TASK DETAILS -> Take the line that has "Locate the concrete" and all the lines that come after it in the records, and write them out again exactly. Add no other line.

[Stored data entries]
----

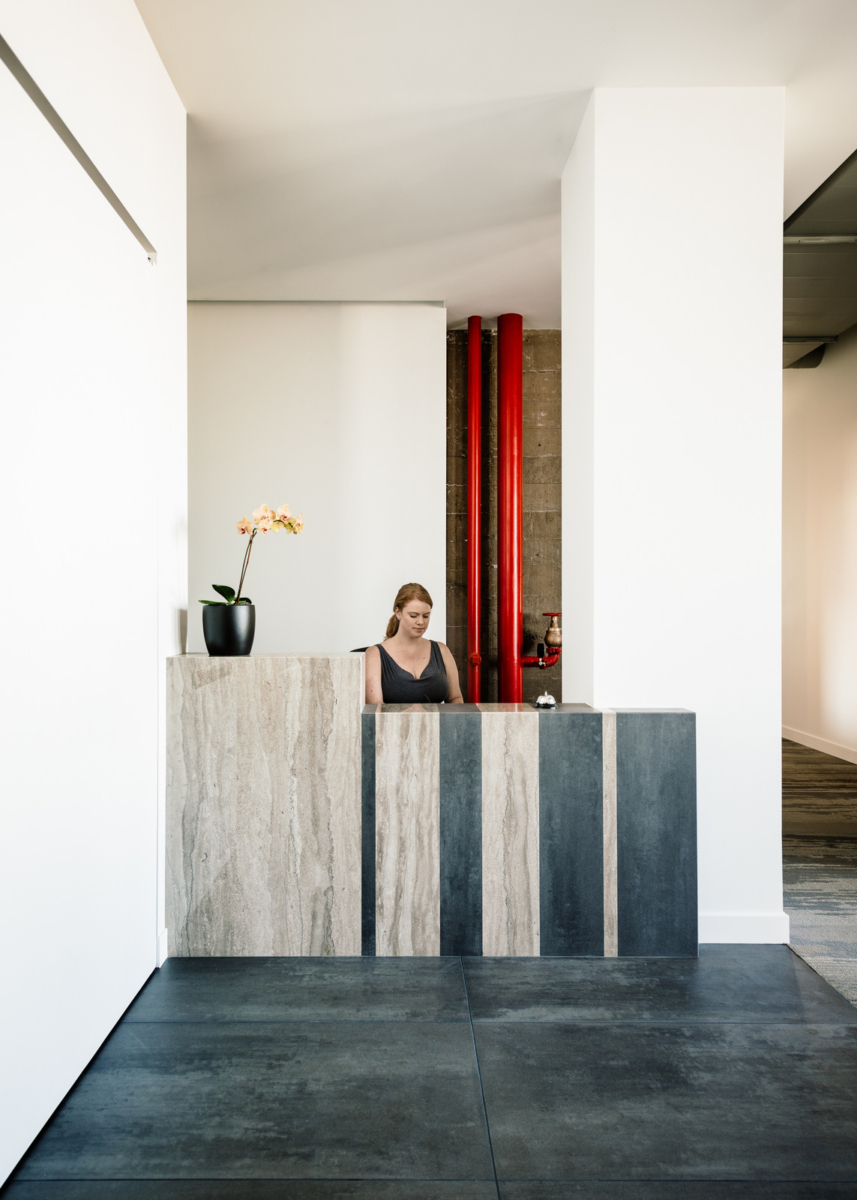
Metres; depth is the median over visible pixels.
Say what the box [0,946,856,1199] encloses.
tile floor
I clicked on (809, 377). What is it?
right wall
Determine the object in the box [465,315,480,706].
red pipe
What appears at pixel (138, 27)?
left wall
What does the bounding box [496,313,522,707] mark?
red pipe
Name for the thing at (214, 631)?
flower pot
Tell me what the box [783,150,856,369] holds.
ceiling
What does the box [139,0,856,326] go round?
ceiling
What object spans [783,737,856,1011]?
carpet floor
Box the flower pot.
[201,602,255,655]
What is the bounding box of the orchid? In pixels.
[200,502,302,609]
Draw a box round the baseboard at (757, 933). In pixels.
[700,911,789,943]
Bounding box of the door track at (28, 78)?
[0,33,157,262]
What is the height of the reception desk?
0.978 m
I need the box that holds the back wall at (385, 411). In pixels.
[188,301,444,658]
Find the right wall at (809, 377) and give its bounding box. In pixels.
[781,328,856,761]
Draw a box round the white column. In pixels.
[562,85,784,945]
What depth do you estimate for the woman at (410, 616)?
3.51 m
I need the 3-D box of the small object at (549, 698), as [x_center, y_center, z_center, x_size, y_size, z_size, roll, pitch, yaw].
[0.425,0.362,2.601,0.080,0.050,0.093,0,0,0]
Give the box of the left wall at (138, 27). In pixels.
[0,0,187,1182]
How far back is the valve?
4.74 m
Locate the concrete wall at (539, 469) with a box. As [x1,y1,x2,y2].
[445,329,560,708]
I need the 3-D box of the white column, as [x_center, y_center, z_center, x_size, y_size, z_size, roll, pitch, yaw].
[0.916,-0.315,2.835,0.733,3.070,0.667,0,0,0]
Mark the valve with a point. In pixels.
(554, 636)
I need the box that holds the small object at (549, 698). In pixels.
[533,692,556,709]
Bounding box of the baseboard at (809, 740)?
[782,725,856,763]
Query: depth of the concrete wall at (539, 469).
4.86 m
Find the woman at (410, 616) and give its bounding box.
[363,582,464,706]
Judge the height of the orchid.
0.477 m
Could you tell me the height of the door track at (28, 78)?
0.036 m
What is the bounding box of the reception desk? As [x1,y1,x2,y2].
[169,654,695,959]
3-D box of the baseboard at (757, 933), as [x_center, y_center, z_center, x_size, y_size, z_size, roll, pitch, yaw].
[1.008,1.163,2.532,0.583,0.104,0.017,0,0,0]
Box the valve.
[522,610,561,667]
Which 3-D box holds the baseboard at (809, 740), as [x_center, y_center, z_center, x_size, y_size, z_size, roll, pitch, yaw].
[3.168,1.159,4.065,0.015,0.097,7.406,0,0,0]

----

RESULT FOR THIS EXERCISE ->
Locate the concrete wall at (539, 469) with a box. As [x1,y1,x2,y2].
[445,329,560,708]
I need the 3-D box of the white column, as [x_center, y_center, z_center, x_size, y_size, z_size, roll, pitch, yaw].
[0.916,-0.315,2.835,0.733,3.070,0.667,0,0,0]
Mark the valve with a point. In pixels.
(554, 636)
I need the box that holds the small object at (549, 698). In pixels.
[533,692,556,709]
Bounding box of the baseboard at (809, 740)?
[782,725,856,763]
Query: depth of the concrete wall at (539, 469).
4.86 m
Find the woman at (410, 616) and give its bounding box.
[363,582,464,706]
Judge the height of the orchid.
0.477 m
Could you tell me the height of the door track at (28, 78)?
0.036 m
What is the bounding box of the reception desk? As [x1,y1,x2,y2].
[169,654,695,959]
3-D box of the baseboard at (757, 933), as [x_center, y_center, z_center, x_size, y_size, z_size, roll, pitch, yaw].
[1.008,1.163,2.532,0.583,0.104,0.017,0,0,0]
Box the valve.
[522,610,561,667]
Which 3-D box holds the baseboard at (809, 740), as [x_center, y_center, z_center, x_size, y_size, z_size, roll, pitch, yaw].
[3.168,1.159,4.065,0.015,0.097,7.406,0,0,0]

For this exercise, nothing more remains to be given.